Gain and offset problems of C&S ASIC


The measures on the high gain channel showed quickly an important deviation from design : a gain of approximately 60 instead of 96 and an offset around -600 mV. These facts were reproduced entirely in the simulator by adding parasitic resistors in several key connections (see figure below : parasitic resistors on the high gain channel are  drawn in dotted lines).


The parasitic resistor between the ASIC theoretical ground point and the actual ground pad accounts for the decrease of gain, by modifying the bridge resistor values. On the other hand, the first stage of the amplifier includes two matched current sources that were supposed to subtract the same amount of current I to the input transistor currents I+ and I-; the parasitic resistors on their grid voltage inputs create an asymmetry, accounting for the offset.

The origin of this problem lies in the design of the chip : the paths to the ground pad and to the affected voltage supply are excessively convoluted, to the point that the values of the parasitic resistors adopted for the simulation are well in line with their actual geometries. This error could not be detected by the design software, since the AMS 0.35 µm package used for this chip does not take parasitic resistors into account, contrarily to the previous one (a 0.6 µm package) used by our team.


On the experimental side, the existence of such resistors was proven with by measuring the current-voltage curve on one transistor of the current mirror. The plots below show the large difference between the simulated and experimental current-voltage caracteristics, and the linearity of the voltage difference as a function of the current. This matches what one would expect with a large access resistor (around 1660 Ohm according to this measure, comparable to the total of 1200 Ohm used in the simulation) between the voltage measurement pad and the transistor.
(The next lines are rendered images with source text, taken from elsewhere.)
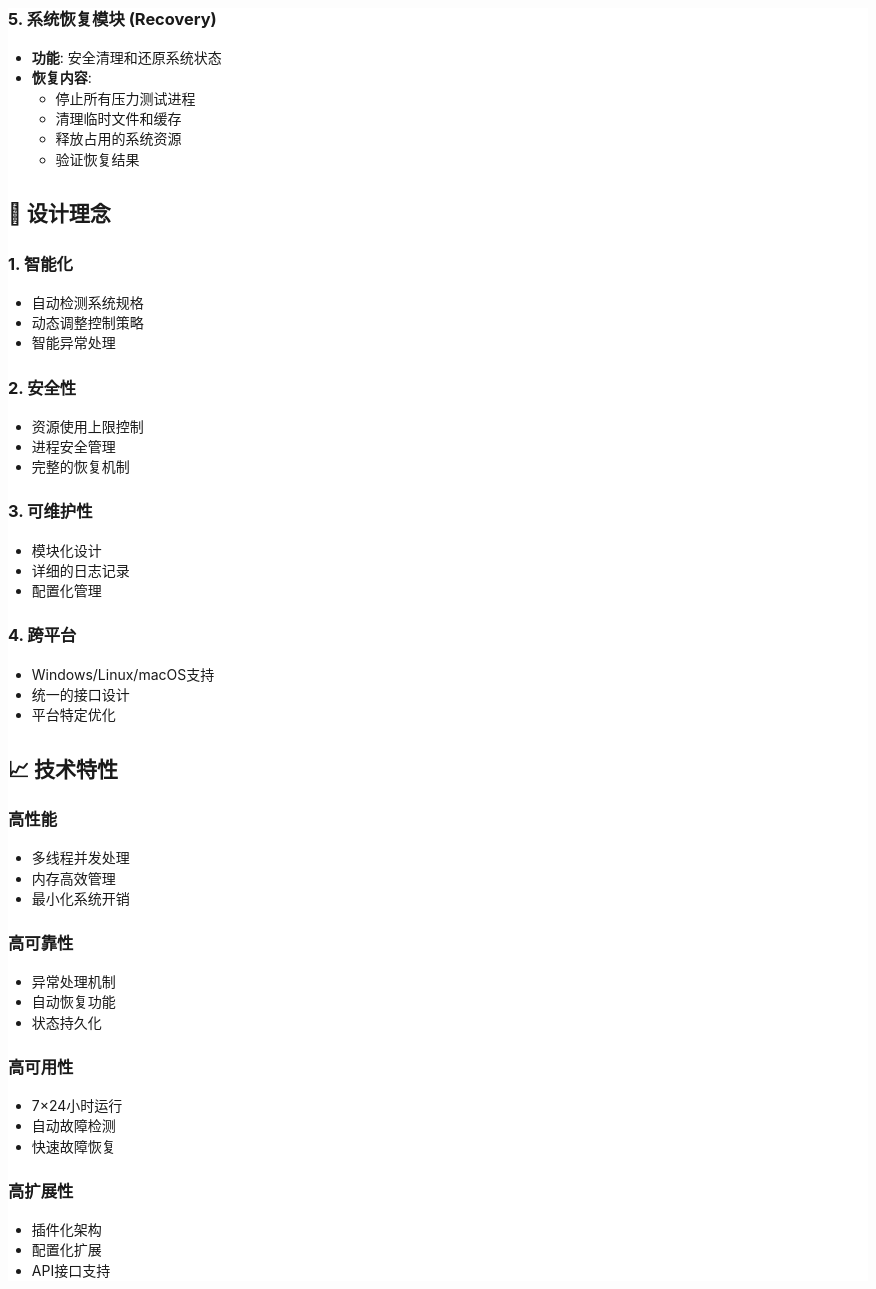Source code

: ### 5. 系统恢复模块 (Recovery)
- **功能**: 安全清理和还原系统状态
- **恢复内容**:
  - 停止所有压力测试进程
  - 清理临时文件和缓存
  - 释放占用的系统资源
  - 验证恢复结果

## 🎯 设计理念

### 1. 智能化
- 自动检测系统规格
- 动态调整控制策略
- 智能异常处理

### 2. 安全性
- 资源使用上限控制
- 进程安全管理
- 完整的恢复机制

### 3. 可维护性
- 模块化设计
- 详细的日志记录
- 配置化管理

### 4. 跨平台
- Windows/Linux/macOS支持
- 统一的接口设计
- 平台特定优化

## 📈 技术特性

### 高性能
- 多线程并发处理
- 内存高效管理
- 最小化系统开销

### 高可靠性
- 异常处理机制
- 自动恢复功能
- 状态持久化

### 高可用性
- 7×24小时运行
- 自动故障检测
- 快速故障恢复

### 高扩展性
- 插件化架构
- 配置化扩展
- API接口支持
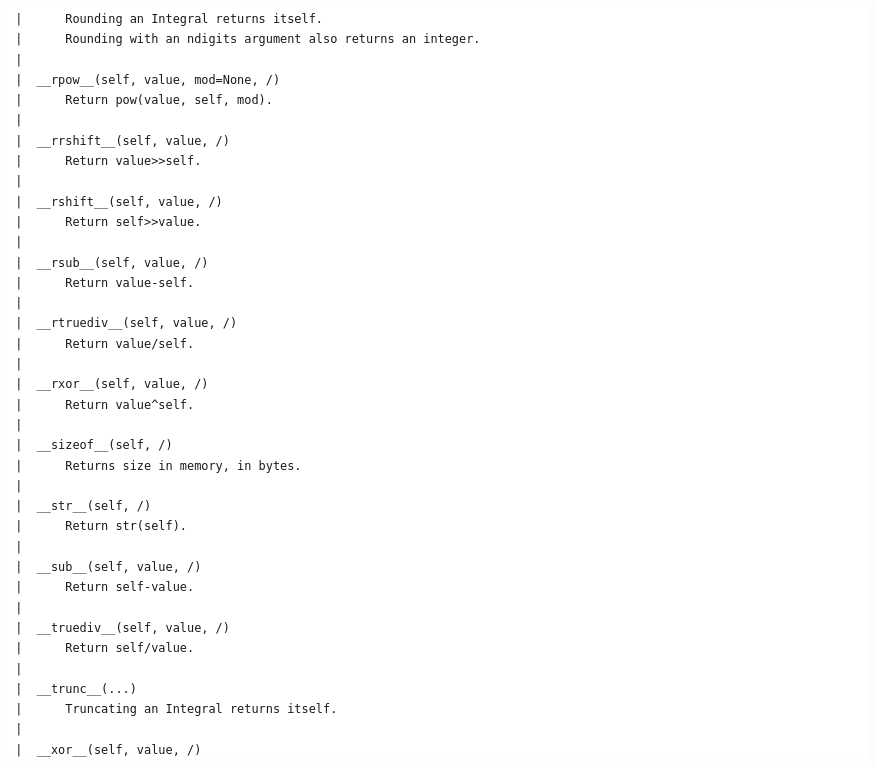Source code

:      |      Rounding an Integral returns itself.
     |      Rounding with an ndigits argument also returns an integer.
     |  
     |  __rpow__(self, value, mod=None, /)
     |      Return pow(value, self, mod).
     |  
     |  __rrshift__(self, value, /)
     |      Return value>>self.
     |  
     |  __rshift__(self, value, /)
     |      Return self>>value.
     |  
     |  __rsub__(self, value, /)
     |      Return value-self.
     |  
     |  __rtruediv__(self, value, /)
     |      Return value/self.
     |  
     |  __rxor__(self, value, /)
     |      Return value^self.
     |  
     |  __sizeof__(self, /)
     |      Returns size in memory, in bytes.
     |  
     |  __str__(self, /)
     |      Return str(self).
     |  
     |  __sub__(self, value, /)
     |      Return self-value.
     |  
     |  __truediv__(self, value, /)
     |      Return self/value.
     |  
     |  __trunc__(...)
     |      Truncating an Integral returns itself.
     |  
     |  __xor__(self, value, /)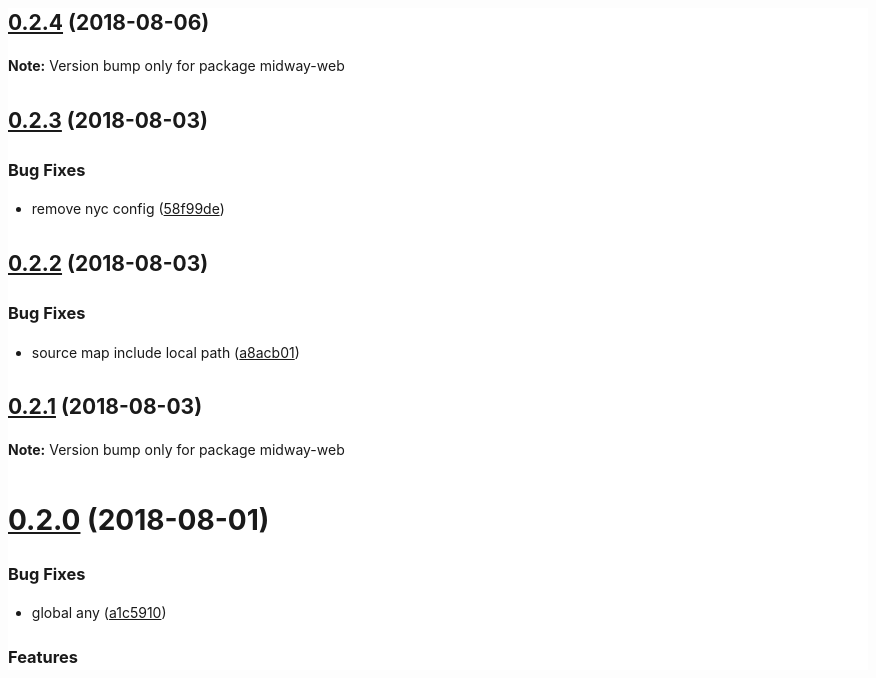 



<a name="0.2.4"></a>
## [0.2.4](https://github.com/midwayjs/midway/compare/v0.2.3...v0.2.4) (2018-08-06)




**Note:** Version bump only for package midway-web

<a name="0.2.3"></a>
## [0.2.3](https://github.com/midwayjs/midway/compare/v0.2.2...v0.2.3) (2018-08-03)


### Bug Fixes

* remove nyc config ([58f99de](https://github.com/midwayjs/midway/commit/58f99de))




<a name="0.2.2"></a>
## [0.2.2](https://github.com/midwayjs/midway/compare/v0.2.1...v0.2.2) (2018-08-03)


### Bug Fixes

* source map include local path ([a8acb01](https://github.com/midwayjs/midway/commit/a8acb01))




<a name="0.2.1"></a>
## [0.2.1](https://github.com/midwayjs/midway/compare/v0.2.0...v0.2.1) (2018-08-03)




**Note:** Version bump only for package midway-web

<a name="0.2.0"></a>
# [0.2.0](https://github.com/midwayjs/midway/compare/v0.1.6...v0.2.0) (2018-08-01)


### Bug Fixes

* global any ([a1c5910](https://github.com/midwayjs/midway/commit/a1c5910))


### Features
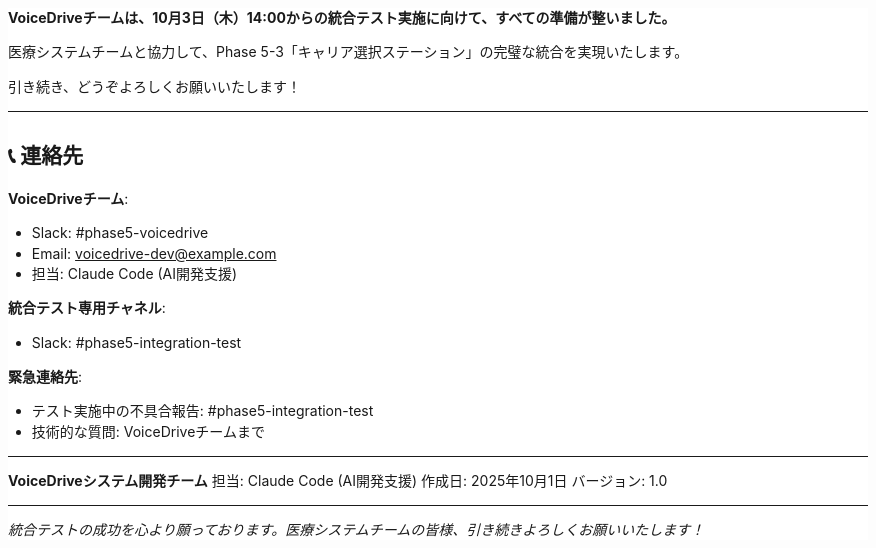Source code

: **VoiceDriveチームは、10月3日（木）14:00からの統合テスト実施に向けて、すべての準備が整いました。**

医療システムチームと協力して、Phase 5-3「キャリア選択ステーション」の完璧な統合を実現いたします。

引き続き、どうぞよろしくお願いいたします！

---

## 📞 連絡先

**VoiceDriveチーム**:
- Slack: #phase5-voicedrive
- Email: voicedrive-dev@example.com
- 担当: Claude Code (AI開発支援)

**統合テスト専用チャネル**:
- Slack: #phase5-integration-test

**緊急連絡先**:
- テスト実施中の不具合報告: #phase5-integration-test
- 技術的な質問: VoiceDriveチームまで

---

**VoiceDriveシステム開発チーム**
担当: Claude Code (AI開発支援)
作成日: 2025年10月1日
バージョン: 1.0

---

*統合テストの成功を心より願っております。医療システムチームの皆様、引き続きよろしくお願いいたします！*
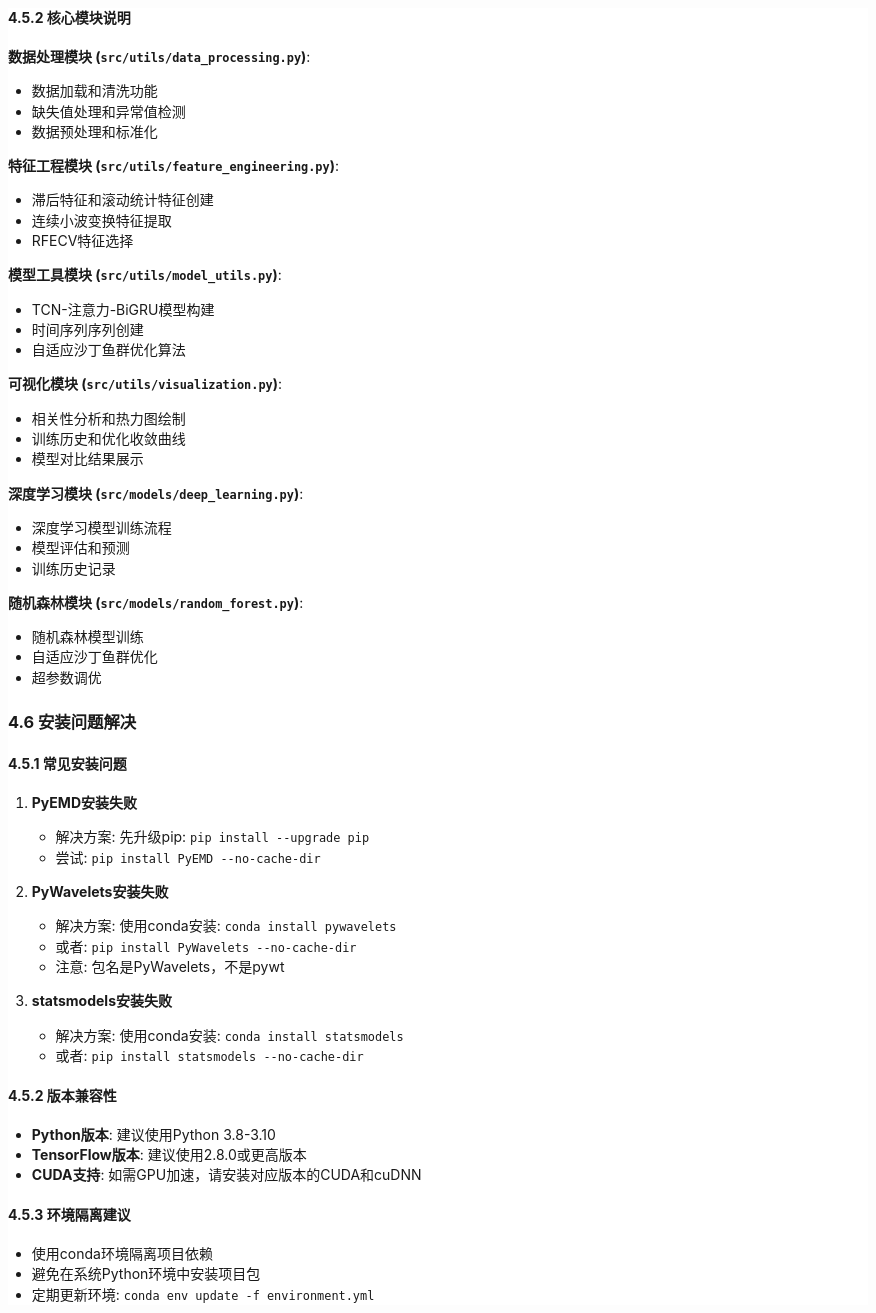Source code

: #### 4.5.2 核心模块说明

**数据处理模块 (`src/utils/data_processing.py`)**:
- 数据加载和清洗功能
- 缺失值处理和异常值检测
- 数据预处理和标准化

**特征工程模块 (`src/utils/feature_engineering.py`)**:
- 滞后特征和滚动统计特征创建
- 连续小波变换特征提取
- RFECV特征选择

**模型工具模块 (`src/utils/model_utils.py`)**:
- TCN-注意力-BiGRU模型构建
- 时间序列序列创建
- 自适应沙丁鱼群优化算法

**可视化模块 (`src/utils/visualization.py`)**:
- 相关性分析和热力图绘制
- 训练历史和优化收敛曲线
- 模型对比结果展示

**深度学习模块 (`src/models/deep_learning.py`)**:
- 深度学习模型训练流程
- 模型评估和预测
- 训练历史记录

**随机森林模块 (`src/models/random_forest.py`)**:
- 随机森林模型训练
- 自适应沙丁鱼群优化
- 超参数调优

### 4.6 安装问题解决

#### 4.5.1 常见安装问题
1. **PyEMD安装失败**
   - 解决方案: 先升级pip: `pip install --upgrade pip`
   - 尝试: `pip install PyEMD --no-cache-dir`

2. **PyWavelets安装失败**
   - 解决方案: 使用conda安装: `conda install pywavelets`
   - 或者: `pip install PyWavelets --no-cache-dir`
   - 注意: 包名是PyWavelets，不是pywt

3. **statsmodels安装失败**
   - 解决方案: 使用conda安装: `conda install statsmodels`
   - 或者: `pip install statsmodels --no-cache-dir`

#### 4.5.2 版本兼容性
- **Python版本**: 建议使用Python 3.8-3.10
- **TensorFlow版本**: 建议使用2.8.0或更高版本
- **CUDA支持**: 如需GPU加速，请安装对应版本的CUDA和cuDNN

#### 4.5.3 环境隔离建议
- 使用conda环境隔离项目依赖
- 避免在系统Python环境中安装项目包
- 定期更新环境: `conda env update -f environment.yml`

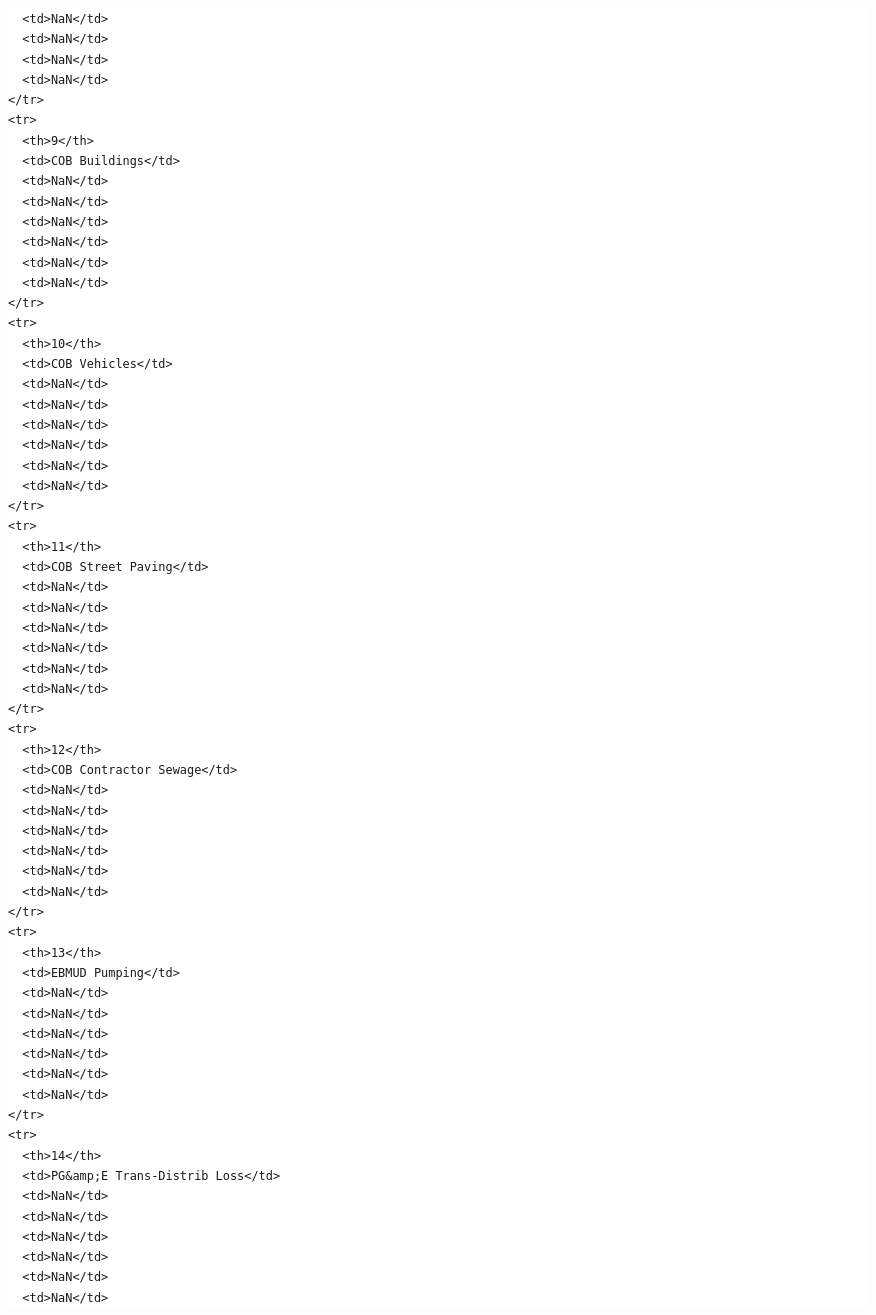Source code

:       <td>NaN</td>
      <td>NaN</td>
      <td>NaN</td>
      <td>NaN</td>
    </tr>
    <tr>
      <th>9</th>
      <td>COB Buildings</td>
      <td>NaN</td>
      <td>NaN</td>
      <td>NaN</td>
      <td>NaN</td>
      <td>NaN</td>
      <td>NaN</td>
    </tr>
    <tr>
      <th>10</th>
      <td>COB Vehicles</td>
      <td>NaN</td>
      <td>NaN</td>
      <td>NaN</td>
      <td>NaN</td>
      <td>NaN</td>
      <td>NaN</td>
    </tr>
    <tr>
      <th>11</th>
      <td>COB Street Paving</td>
      <td>NaN</td>
      <td>NaN</td>
      <td>NaN</td>
      <td>NaN</td>
      <td>NaN</td>
      <td>NaN</td>
    </tr>
    <tr>
      <th>12</th>
      <td>COB Contractor Sewage</td>
      <td>NaN</td>
      <td>NaN</td>
      <td>NaN</td>
      <td>NaN</td>
      <td>NaN</td>
      <td>NaN</td>
    </tr>
    <tr>
      <th>13</th>
      <td>EBMUD Pumping</td>
      <td>NaN</td>
      <td>NaN</td>
      <td>NaN</td>
      <td>NaN</td>
      <td>NaN</td>
      <td>NaN</td>
    </tr>
    <tr>
      <th>14</th>
      <td>PG&amp;E Trans-Distrib Loss</td>
      <td>NaN</td>
      <td>NaN</td>
      <td>NaN</td>
      <td>NaN</td>
      <td>NaN</td>
      <td>NaN</td>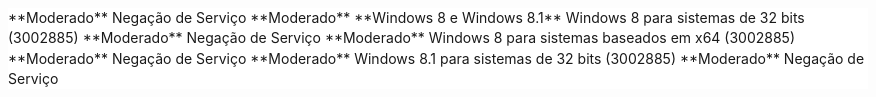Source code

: </td>
<td style="border:1px solid black;">
**Moderado**  
Negação de Serviço

</td>
<td style="border:1px solid black;">
**Moderado**

</td>
</tr>
<tr>
<td style="border:1px solid black;" colspan="4">
**Windows 8 e Windows 8.1**

</td>
</tr>
<tr>
<td style="border:1px solid black;" colspan="2">
Windows 8 para sistemas de 32 bits  
(3002885)

</td>
<td style="border:1px solid black;">
**Moderado**  
Negação de Serviço

</td>
<td style="border:1px solid black;">
**Moderado**

</td>
</tr>
<tr>
<td style="border:1px solid black;" colspan="2">
Windows 8 para sistemas baseados em x64  
(3002885)

</td>
<td style="border:1px solid black;">
**Moderado**  
Negação de Serviço

</td>
<td style="border:1px solid black;">
**Moderado**

</td>
</tr>
<tr>
<td style="border:1px solid black;" colspan="2">
Windows 8.1 para sistemas de 32 bits  
(3002885)

</td>
<td style="border:1px solid black;">
**Moderado**  
Negação de Serviço

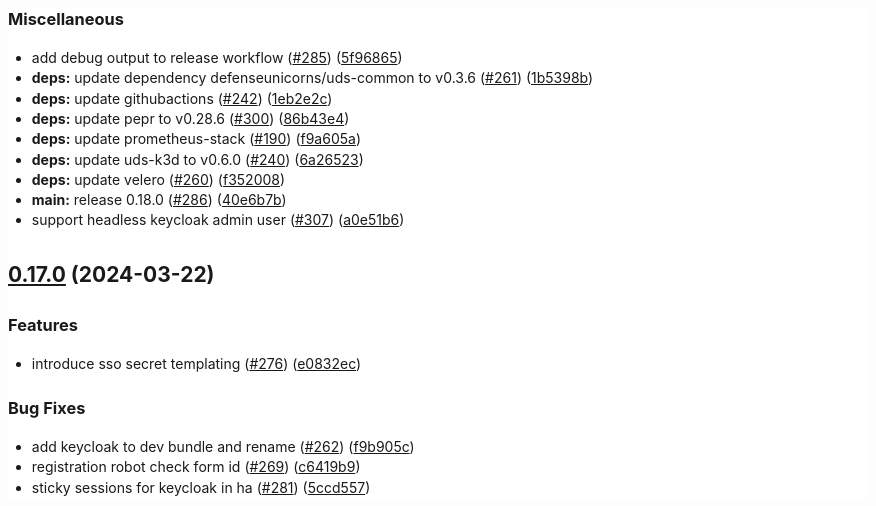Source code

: 
### Miscellaneous

* add debug output to release workflow ([#285](https://github.com/defenseunicorns/uds-core/issues/285)) ([5f96865](https://github.com/defenseunicorns/uds-core/commit/5f968651fb4f0da563d9c388efab761863f9ea08))
* **deps:** update dependency defenseunicorns/uds-common to v0.3.6 ([#261](https://github.com/defenseunicorns/uds-core/issues/261)) ([1b5398b](https://github.com/defenseunicorns/uds-core/commit/1b5398b7b778ead8ac3265080ae0bd2b5761066e))
* **deps:** update githubactions ([#242](https://github.com/defenseunicorns/uds-core/issues/242)) ([1eb2e2c](https://github.com/defenseunicorns/uds-core/commit/1eb2e2cd2018f0cd8fb55d8e6576b7e36fa8c3cf))
* **deps:** update pepr to v0.28.6 ([#300](https://github.com/defenseunicorns/uds-core/issues/300)) ([86b43e4](https://github.com/defenseunicorns/uds-core/commit/86b43e478521aa88a3a4843948ca96b9cbe55985))
* **deps:** update prometheus-stack ([#190](https://github.com/defenseunicorns/uds-core/issues/190)) ([f9a605a](https://github.com/defenseunicorns/uds-core/commit/f9a605a4c828128fc19f0bdb1d2443f65fb87b8a))
* **deps:** update uds-k3d to v0.6.0 ([#240](https://github.com/defenseunicorns/uds-core/issues/240)) ([6a26523](https://github.com/defenseunicorns/uds-core/commit/6a2652368fde3a3bdbe5bb81fd258830dfaeb5c8))
* **deps:** update velero ([#260](https://github.com/defenseunicorns/uds-core/issues/260)) ([f352008](https://github.com/defenseunicorns/uds-core/commit/f35200833a4d4d50de9f632f6918320f7d8fff5e))
* **main:** release 0.18.0 ([#286](https://github.com/defenseunicorns/uds-core/issues/286)) ([40e6b7b](https://github.com/defenseunicorns/uds-core/commit/40e6b7b711ddbd956058eda8490355568faddaec))
* support headless keycloak admin user ([#307](https://github.com/defenseunicorns/uds-core/issues/307)) ([a0e51b6](https://github.com/defenseunicorns/uds-core/commit/a0e51b649822619b63478b140bb5dbbebeb20ff3))

## [0.17.0](https://github.com/defenseunicorns/uds-core/compare/v0.16.1...v0.17.0) (2024-03-22)


### Features

* introduce sso secret templating ([#276](https://github.com/defenseunicorns/uds-core/issues/276)) ([e0832ec](https://github.com/defenseunicorns/uds-core/commit/e0832ec2ee825dc1725483350e3b9295937b8feb))


### Bug Fixes

* add keycloak to dev bundle and rename ([#262](https://github.com/defenseunicorns/uds-core/issues/262)) ([f9b905c](https://github.com/defenseunicorns/uds-core/commit/f9b905c7c2b7e4a6a43e7c83918e3157008433d3))
* registration robot check form id ([#269](https://github.com/defenseunicorns/uds-core/issues/269)) ([c6419b9](https://github.com/defenseunicorns/uds-core/commit/c6419b962eb5a02462e9060a66f7765689cfeb8f))
* sticky sessions for keycloak in ha ([#281](https://github.com/defenseunicorns/uds-core/issues/281)) ([5ccd557](https://github.com/defenseunicorns/uds-core/commit/5ccd5576afc34d8b24061887f91ce284ec5857a1))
Besides the change in gain and the important offset of the high gain channel, this problem has other consequences affecting the noise analysis measurements :
  1. On both channels, there is a shift in pedestal between clamping and an input of zero. The output during clamping is equivalent to an input of -1 mV on both channel, and can be explained by a section of the grounding parasitic resistor situated between the clamp 'grounding' point and the actual ground pad (this resistor was actually measured during the linearity studies).
  2. The matched current sources problem increases strongly the sensitivity of the offset to the power supply voltage : up to 0.2 mV offset variation instead of a projected 5 µV for a 1 mV variation of the supply, on the high gain channel. At its worst, power supply drift created a 5 µV drift in pedestal level during a data acquisition run, exceeding the level of noise we aimed at measuring.